Monkeypox is a rare virus that generally results in pus-filled bumps on the skin. The Centers for Disease Control and Prevention reports that it begins with a fever, headache, muscle aches, chills, and fatigue. According to Cleveland Clinic, swollen lymph nodes are a symptom specific to monkeypox versus other poxes. Those infected will eventually develop a rash that spreads over the body. The rash turns into bumps that go through various stages before turning into blisters and falling off. Monkeypox can last anywhere from two to four weeks, and while it is milder than smallpox, 10% of reported cases are fatal.

The disease was discovered in Africa in the 1950s in a group of research monkeys (via Cleveland Clinic). But now, monkeypox has spread to other countries worldwide, and rodents and squirrels are also suspected virus carriers. Humans who come into contact with infected animals can catch it. Humans can also transmit monkeypox to others through close contact, body fluids, and contaminated materials. It can spread through respiratory contact or contact that is close and prolonged.
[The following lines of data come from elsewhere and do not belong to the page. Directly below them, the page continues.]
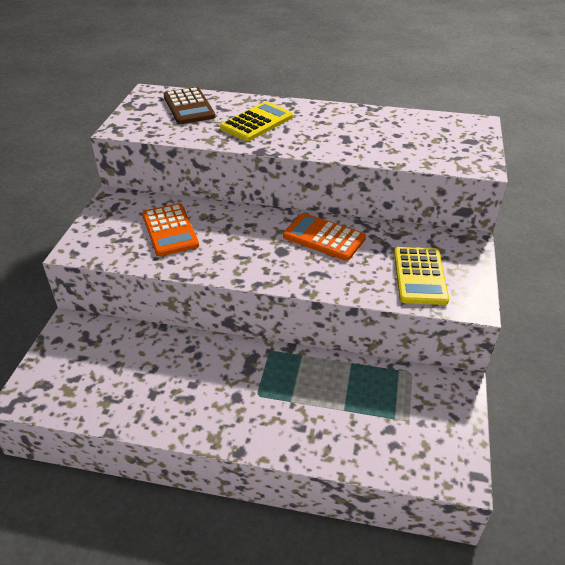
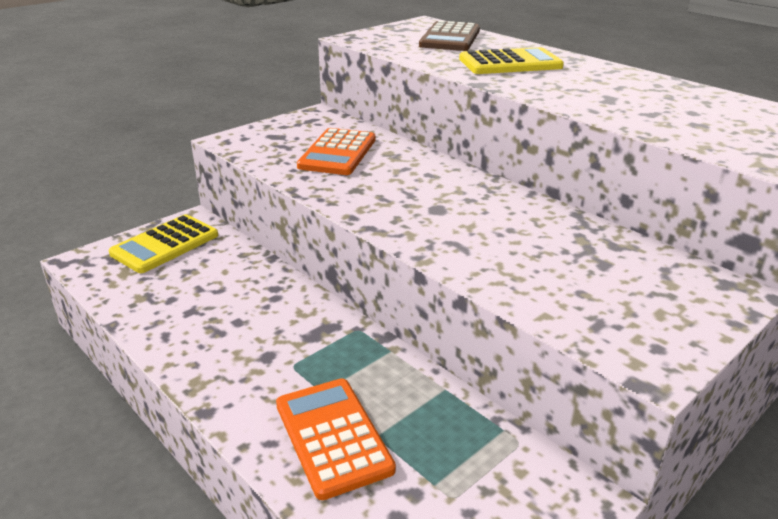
camera: 35 degrees right, 10 degrees down
(324, 237) = (508, 214): orange calculator -> orange calculator (332, 436)
(420, 276) = (601, 300): yellow calculator -> yellow calculator (165, 245)

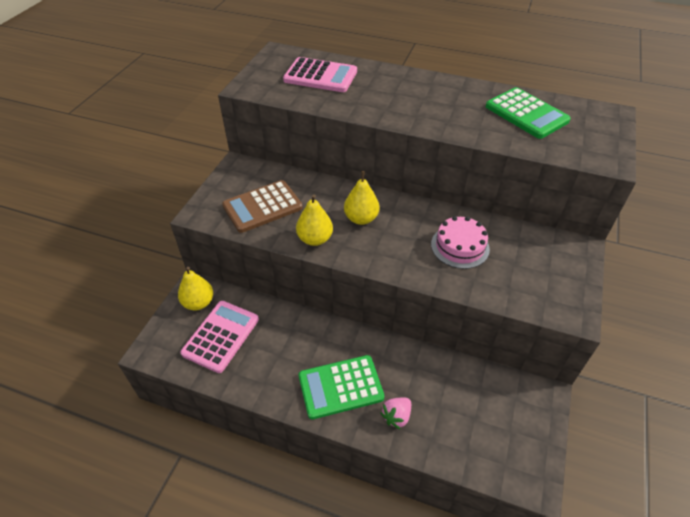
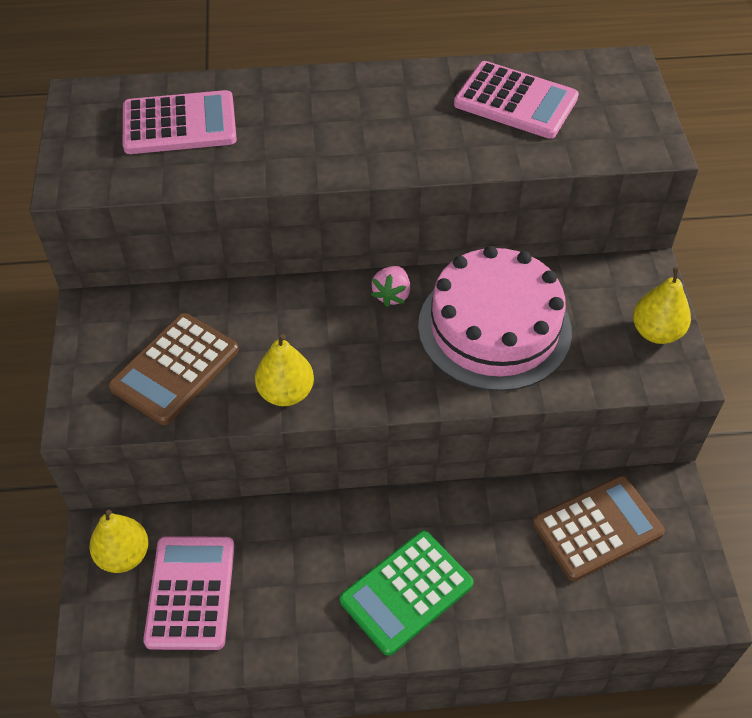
camera: 25 degrees left, 5 degrees up
(361, 218) = (335, 334): yellow pear -> yellow pear (656, 332)
(396, 416) = (501, 600): pink strawberry -> pink strawberry (392, 295)
(460, 246) = (494, 328): pink cake -> pink cake, size x1.76
(482, 399) = (597, 528): none -> brown calculator
(526, 114) = (515, 101): green calculator -> pink calculator

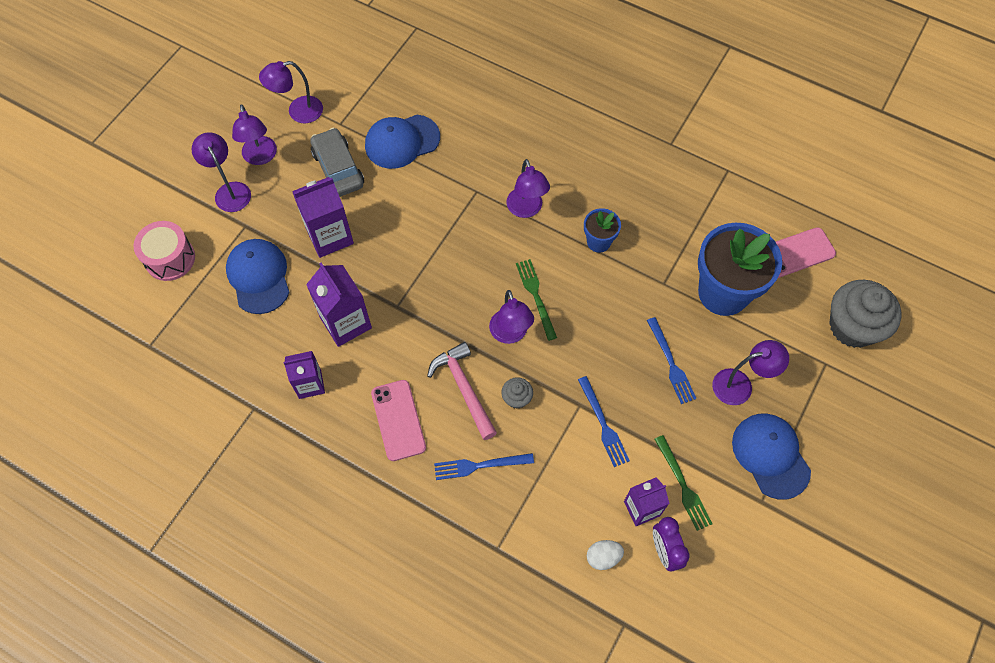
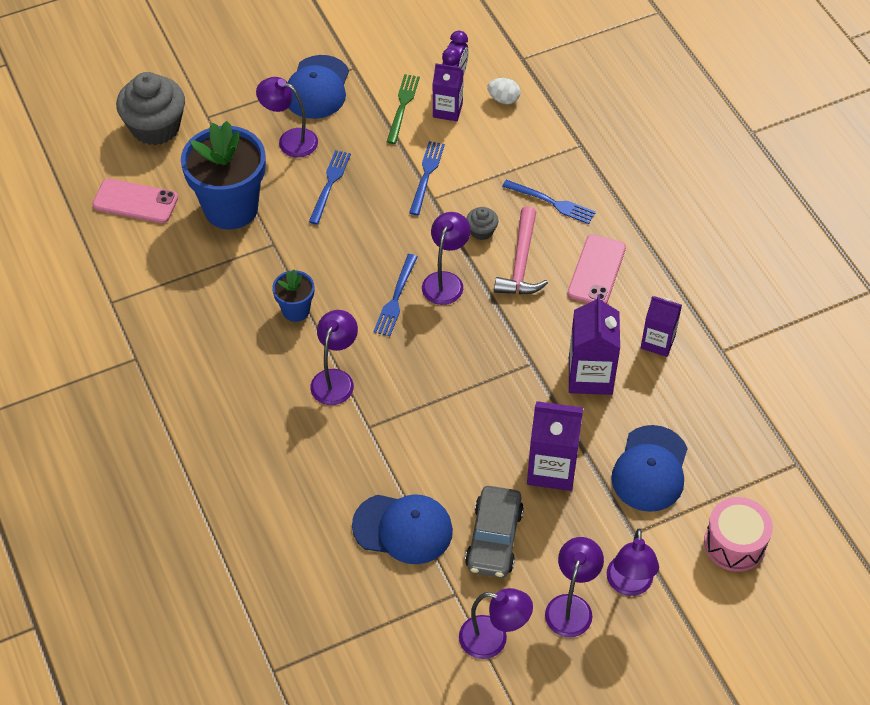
camera: 145 degrees left, 10 degrees down
(536, 296) = (396, 298): green fork -> blue fork

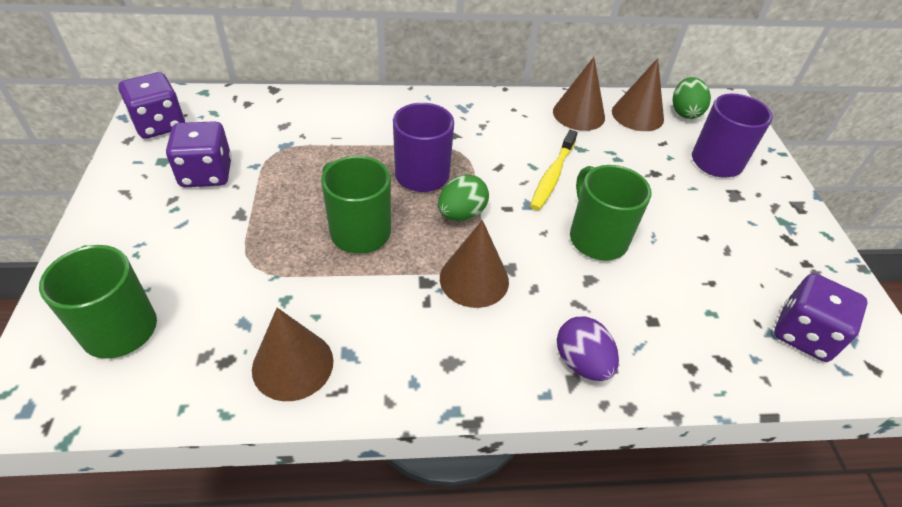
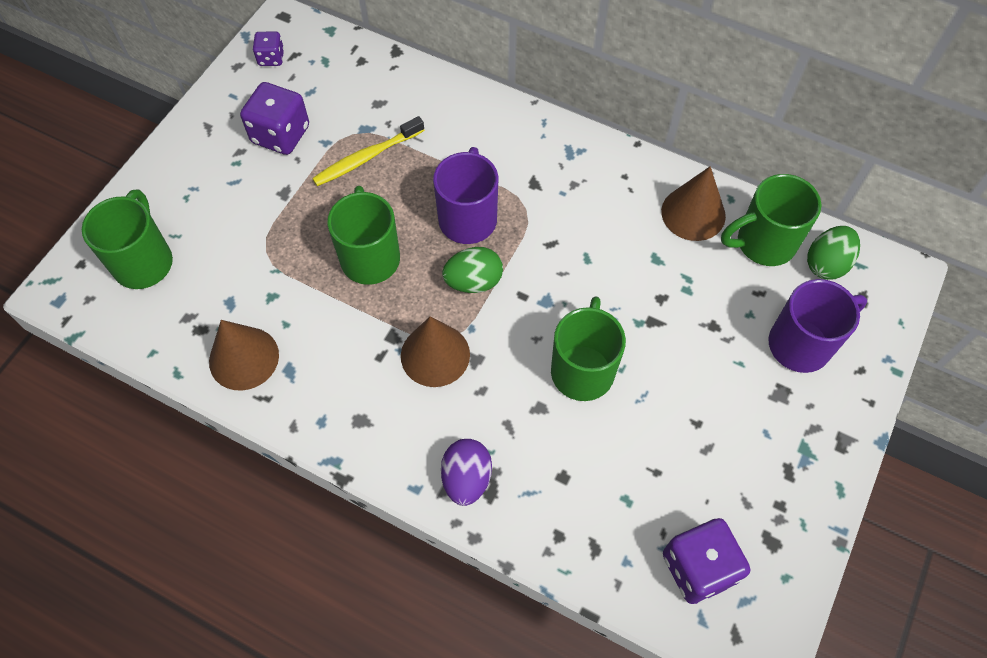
camera: 35 degrees right, 15 degrees up
(159, 125) = (271, 58): purple dice -> purple dice, size x0.55
(552, 176) = (597, 279): yellow toothbrush -> yellow toothbrush (367, 158)
(637, 115) = (763, 243): brown cone -> green mug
Monkeypox blisters can be painful

Dr. Kurt Zaeske, a veterinarian who contracted the disease during the monkeypox outbreak in 2003, told NBC News that his symptoms were "very much like the flu." He said along with a fever and fatigue, he was dizzy and nauseated. Then, blisters began forming on his body and one developed on his thumb that he described as "quite painful." Before he knew he had monkeypox, he was concerned for his health and even afraid that he might lose his thumb to some "exotic disease." Experts traced the source of the infection to a sick prairie dog Zaeske treated. Thankfully, none of Zaeske's family members became infected, and he recovered after receiving antibiotics.

While there is no known cure for monkeypox, an antiviral for smallpox can treat symptoms. Other antiviral drugs might be helpful, but more studies are needed. Cleveland Clinic reports that most people recover without treatment. Precautions include avoiding contact with sick or dead animals, including bedding, or other materials they may have had contact with. You should also wash your hands and avoid people who may be infected.